As I was reading this, it suddenly dawned on me that one of the best examples of a computing cloud is a web bot that claims to use the internet as a giant oracle that can predict future events. The two men who own the technology, Clif High and George Ure, call themselves Time Monks. The technology and algorithms, which are kept secret, supposedly tap into the collective unconscious through spiders that search the Internet for 300,000 words. The predictions can allegedly predict catastrophes 60-90 days in advance.
I’ve been following George Ure’s site for a couple of years now. Occasionally, he posts free predictions from the web bots, but mostly he’s an economist who rarely sees anything good about the economy and is a diehard urban survivalist. Just before the financial meltdown in 2008, he and Clif were on Coast to Coast, I think it was, and were talking about the web bot predictions for a dire downturn in the economy. It was definitely a hit. They claim to have other hits, but I can’t vouch for them.
So the web bot project uses millions of blogs and websites to make predictions. Quantity, in other words. In his book, Lenair talks about quality versus quantity. “The fragments of human effort that have flooded the internet are perceived by some to form a hive mind or noosphere.” Some of his tech friends – like Larry Page, one of Google’s founders – expects “the internet to come alive at some point.” Other people – like science historian George Dyson – believes it has happened already.

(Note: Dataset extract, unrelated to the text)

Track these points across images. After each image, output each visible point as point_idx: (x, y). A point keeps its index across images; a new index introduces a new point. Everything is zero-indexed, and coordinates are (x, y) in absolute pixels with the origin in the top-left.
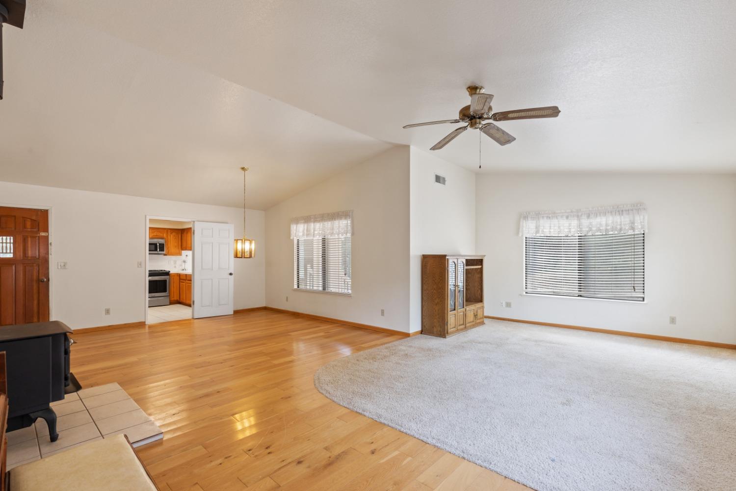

Lenair has some interesting stuff to say about blogs and blogging and how the internet is changing the book and music industries. That alone is worth the read. But his particular take on the “hive mentality” of the web and what it may mean for individual creativity is what really captured me. And thanks to this book, I finally have a clearer understanding of computer clouds and was able to identify the web bot project as one such cloud. I also realized that the government routinely uses their computing clouds to scan blogs and websites. We wrote about our experience with that here. There have been other such incidents, but that’s a post for another day!